**Task requirements:** Each line of the records that holds "equipment" should be shown in full.

**Exercise data:**
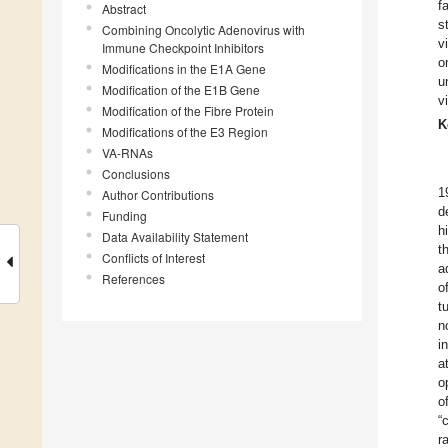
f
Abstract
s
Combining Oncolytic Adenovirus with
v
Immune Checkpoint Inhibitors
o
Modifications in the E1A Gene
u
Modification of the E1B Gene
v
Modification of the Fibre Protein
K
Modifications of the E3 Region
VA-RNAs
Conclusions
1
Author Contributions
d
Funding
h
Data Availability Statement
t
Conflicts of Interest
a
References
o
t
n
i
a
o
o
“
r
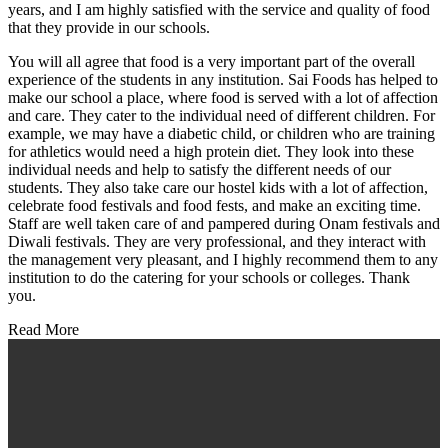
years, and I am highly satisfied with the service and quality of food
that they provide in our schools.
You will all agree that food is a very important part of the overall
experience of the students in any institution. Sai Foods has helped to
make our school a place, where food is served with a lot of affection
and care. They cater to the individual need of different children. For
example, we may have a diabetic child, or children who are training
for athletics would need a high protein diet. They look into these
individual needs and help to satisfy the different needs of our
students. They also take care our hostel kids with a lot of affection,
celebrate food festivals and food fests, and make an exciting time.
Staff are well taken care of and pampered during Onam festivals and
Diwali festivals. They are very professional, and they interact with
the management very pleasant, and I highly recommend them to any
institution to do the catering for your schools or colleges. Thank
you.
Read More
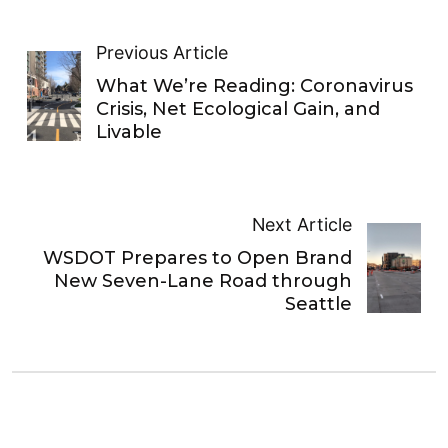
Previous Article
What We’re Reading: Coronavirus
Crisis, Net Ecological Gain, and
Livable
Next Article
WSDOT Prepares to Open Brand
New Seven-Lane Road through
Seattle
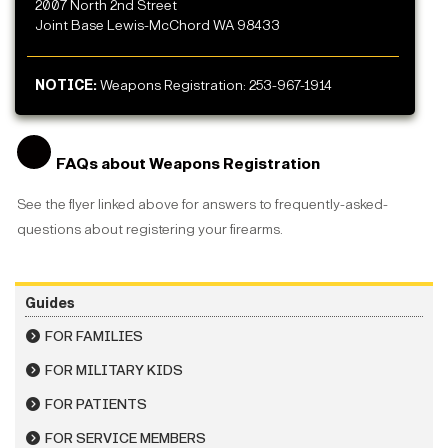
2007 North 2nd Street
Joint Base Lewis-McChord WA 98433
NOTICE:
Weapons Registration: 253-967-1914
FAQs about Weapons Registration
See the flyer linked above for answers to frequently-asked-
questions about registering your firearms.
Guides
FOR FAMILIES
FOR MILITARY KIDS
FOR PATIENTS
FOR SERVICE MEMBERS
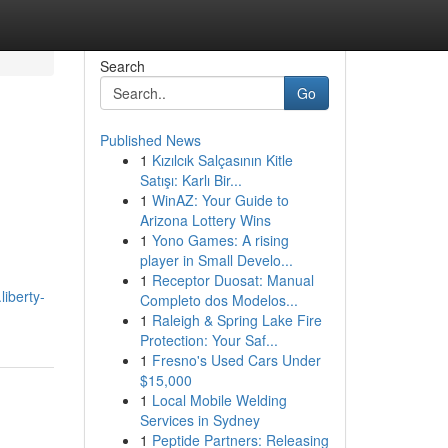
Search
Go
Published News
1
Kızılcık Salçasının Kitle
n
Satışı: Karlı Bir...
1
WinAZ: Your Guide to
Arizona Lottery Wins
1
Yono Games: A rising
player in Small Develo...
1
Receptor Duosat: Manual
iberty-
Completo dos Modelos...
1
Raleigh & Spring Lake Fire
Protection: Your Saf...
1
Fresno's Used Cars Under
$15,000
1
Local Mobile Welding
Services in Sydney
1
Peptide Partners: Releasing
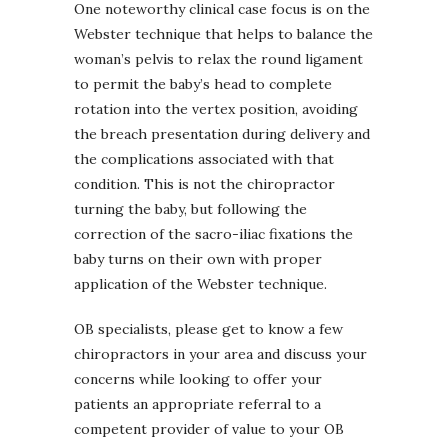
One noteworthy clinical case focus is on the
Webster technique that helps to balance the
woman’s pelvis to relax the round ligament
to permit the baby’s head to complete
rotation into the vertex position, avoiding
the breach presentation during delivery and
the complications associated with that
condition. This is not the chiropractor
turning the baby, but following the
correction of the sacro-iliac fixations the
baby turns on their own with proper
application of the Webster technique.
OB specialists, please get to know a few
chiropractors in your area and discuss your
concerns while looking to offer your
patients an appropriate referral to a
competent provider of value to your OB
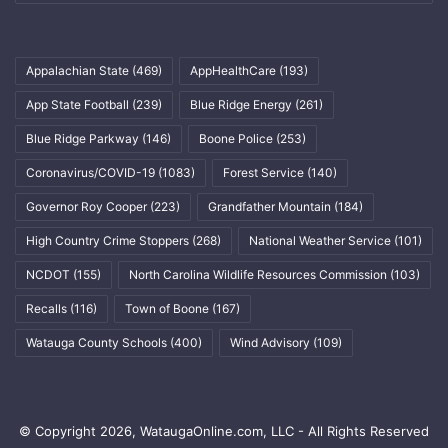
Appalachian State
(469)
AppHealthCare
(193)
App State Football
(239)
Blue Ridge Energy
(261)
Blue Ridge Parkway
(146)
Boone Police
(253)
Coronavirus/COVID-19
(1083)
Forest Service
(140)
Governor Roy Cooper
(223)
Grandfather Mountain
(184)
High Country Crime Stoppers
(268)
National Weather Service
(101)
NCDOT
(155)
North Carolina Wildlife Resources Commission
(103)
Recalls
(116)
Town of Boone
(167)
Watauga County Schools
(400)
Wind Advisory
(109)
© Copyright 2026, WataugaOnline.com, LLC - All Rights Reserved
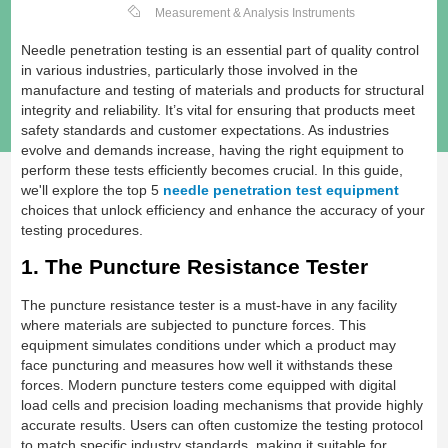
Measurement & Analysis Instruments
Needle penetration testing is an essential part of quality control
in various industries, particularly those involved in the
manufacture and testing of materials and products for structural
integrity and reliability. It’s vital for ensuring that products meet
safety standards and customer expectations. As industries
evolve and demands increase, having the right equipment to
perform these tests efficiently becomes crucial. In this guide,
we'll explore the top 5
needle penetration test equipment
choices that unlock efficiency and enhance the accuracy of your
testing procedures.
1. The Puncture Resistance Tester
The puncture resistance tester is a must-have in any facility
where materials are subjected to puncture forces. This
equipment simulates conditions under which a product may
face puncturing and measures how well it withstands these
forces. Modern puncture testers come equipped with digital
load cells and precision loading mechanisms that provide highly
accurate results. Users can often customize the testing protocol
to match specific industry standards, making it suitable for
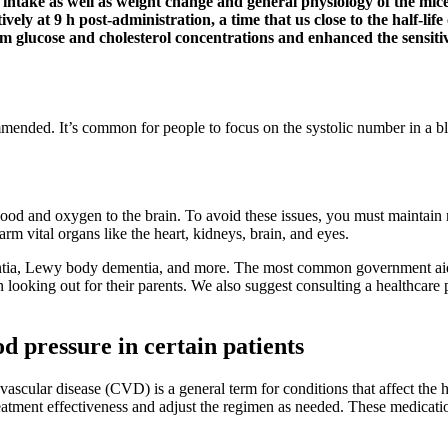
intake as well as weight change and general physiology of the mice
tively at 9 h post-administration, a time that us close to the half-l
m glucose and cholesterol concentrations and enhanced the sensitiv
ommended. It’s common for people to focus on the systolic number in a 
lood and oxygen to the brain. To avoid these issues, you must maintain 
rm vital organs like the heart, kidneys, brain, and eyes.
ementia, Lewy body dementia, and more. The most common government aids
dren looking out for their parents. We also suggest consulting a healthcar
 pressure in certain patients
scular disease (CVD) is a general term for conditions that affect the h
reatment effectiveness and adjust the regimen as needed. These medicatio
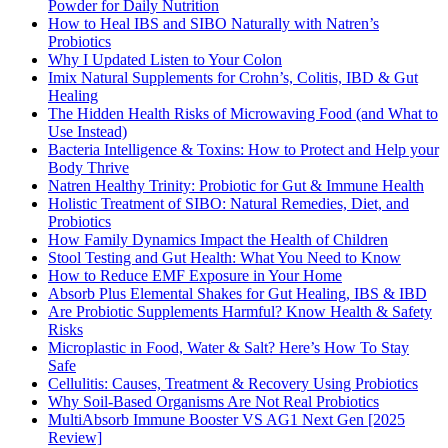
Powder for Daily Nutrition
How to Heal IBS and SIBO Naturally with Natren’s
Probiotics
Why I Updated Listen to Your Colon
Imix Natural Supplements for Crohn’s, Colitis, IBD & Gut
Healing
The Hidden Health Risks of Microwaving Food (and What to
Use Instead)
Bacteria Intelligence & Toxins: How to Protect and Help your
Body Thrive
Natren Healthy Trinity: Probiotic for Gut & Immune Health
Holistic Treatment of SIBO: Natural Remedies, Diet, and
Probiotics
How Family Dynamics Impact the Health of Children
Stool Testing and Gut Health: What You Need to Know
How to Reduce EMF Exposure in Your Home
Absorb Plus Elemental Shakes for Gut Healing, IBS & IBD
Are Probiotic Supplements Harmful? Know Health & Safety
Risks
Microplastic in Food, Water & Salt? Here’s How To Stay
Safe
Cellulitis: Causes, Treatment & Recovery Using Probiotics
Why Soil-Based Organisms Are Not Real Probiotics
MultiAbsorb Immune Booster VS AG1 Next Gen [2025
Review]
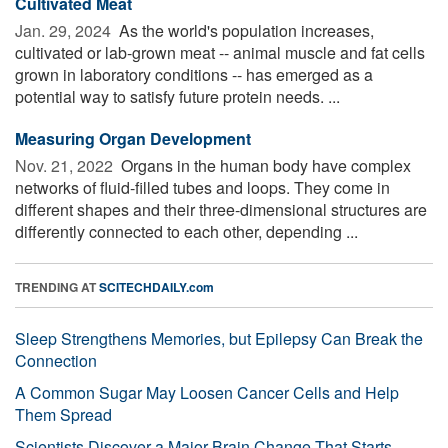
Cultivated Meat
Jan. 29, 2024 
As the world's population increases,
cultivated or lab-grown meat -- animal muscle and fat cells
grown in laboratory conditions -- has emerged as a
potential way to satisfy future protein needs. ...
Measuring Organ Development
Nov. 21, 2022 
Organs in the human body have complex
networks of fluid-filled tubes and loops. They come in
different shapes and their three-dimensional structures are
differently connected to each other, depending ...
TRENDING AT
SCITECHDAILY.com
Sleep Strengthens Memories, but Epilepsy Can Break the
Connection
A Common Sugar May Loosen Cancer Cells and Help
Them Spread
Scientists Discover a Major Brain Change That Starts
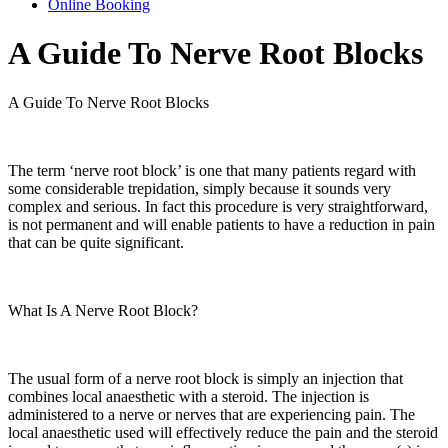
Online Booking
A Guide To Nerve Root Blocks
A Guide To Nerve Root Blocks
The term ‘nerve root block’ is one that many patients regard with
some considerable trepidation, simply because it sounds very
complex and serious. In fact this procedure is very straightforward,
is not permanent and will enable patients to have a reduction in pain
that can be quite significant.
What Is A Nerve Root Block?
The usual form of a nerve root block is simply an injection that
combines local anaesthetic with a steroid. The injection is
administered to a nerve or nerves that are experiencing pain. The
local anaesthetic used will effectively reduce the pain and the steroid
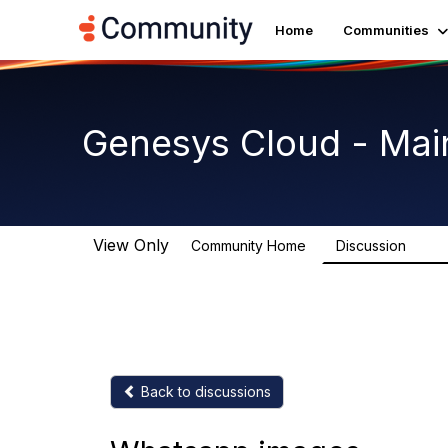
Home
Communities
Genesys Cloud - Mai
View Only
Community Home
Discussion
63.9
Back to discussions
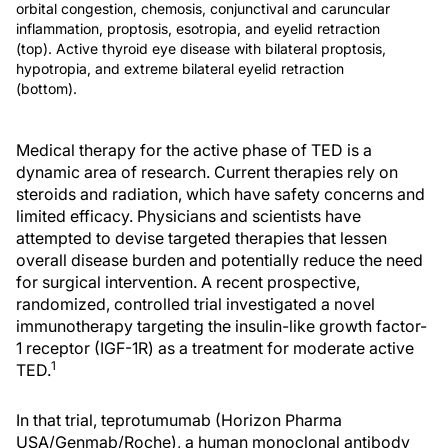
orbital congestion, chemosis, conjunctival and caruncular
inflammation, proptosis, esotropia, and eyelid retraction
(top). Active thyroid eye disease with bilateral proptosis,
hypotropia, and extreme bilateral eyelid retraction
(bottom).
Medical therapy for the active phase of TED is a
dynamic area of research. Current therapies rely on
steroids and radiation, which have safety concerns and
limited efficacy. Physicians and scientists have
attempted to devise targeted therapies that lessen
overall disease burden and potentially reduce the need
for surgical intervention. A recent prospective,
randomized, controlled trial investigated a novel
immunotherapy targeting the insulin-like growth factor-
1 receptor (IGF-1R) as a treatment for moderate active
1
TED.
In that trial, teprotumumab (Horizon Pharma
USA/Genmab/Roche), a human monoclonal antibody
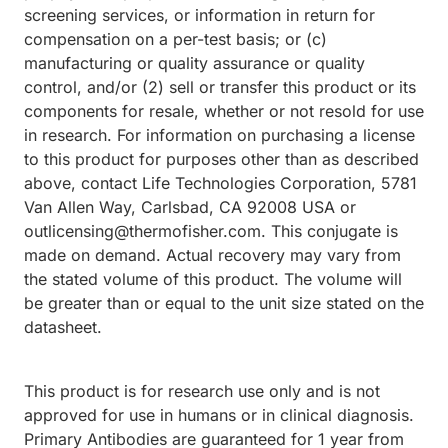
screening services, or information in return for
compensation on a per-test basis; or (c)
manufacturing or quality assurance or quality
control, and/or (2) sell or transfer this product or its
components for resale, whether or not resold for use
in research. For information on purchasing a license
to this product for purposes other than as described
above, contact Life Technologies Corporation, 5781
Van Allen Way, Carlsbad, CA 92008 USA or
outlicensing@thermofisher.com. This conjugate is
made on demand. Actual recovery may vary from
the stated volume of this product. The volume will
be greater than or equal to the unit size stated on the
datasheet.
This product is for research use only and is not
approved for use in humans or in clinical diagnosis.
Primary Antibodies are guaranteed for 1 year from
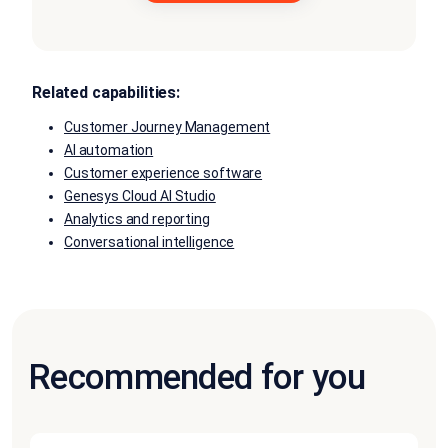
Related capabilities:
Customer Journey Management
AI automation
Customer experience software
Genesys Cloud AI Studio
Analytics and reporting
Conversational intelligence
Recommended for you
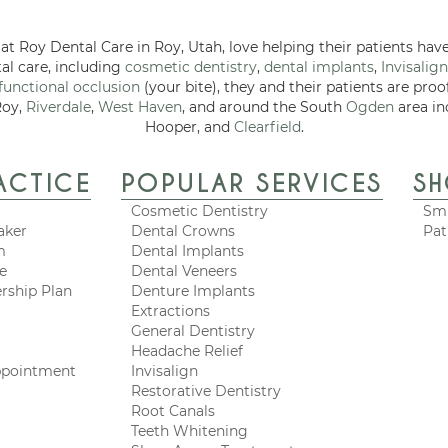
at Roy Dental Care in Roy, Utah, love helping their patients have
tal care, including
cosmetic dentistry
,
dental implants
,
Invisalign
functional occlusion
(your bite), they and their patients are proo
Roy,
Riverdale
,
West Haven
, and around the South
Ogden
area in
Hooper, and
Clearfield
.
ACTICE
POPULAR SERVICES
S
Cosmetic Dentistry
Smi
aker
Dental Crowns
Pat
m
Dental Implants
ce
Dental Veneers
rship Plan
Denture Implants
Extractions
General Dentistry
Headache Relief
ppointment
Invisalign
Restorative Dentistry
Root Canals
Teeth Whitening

**Output for this exercise:**
evolve and demands increase, having the right equipment to
needle penetration test equipment
equipment simulates conditions under which a product may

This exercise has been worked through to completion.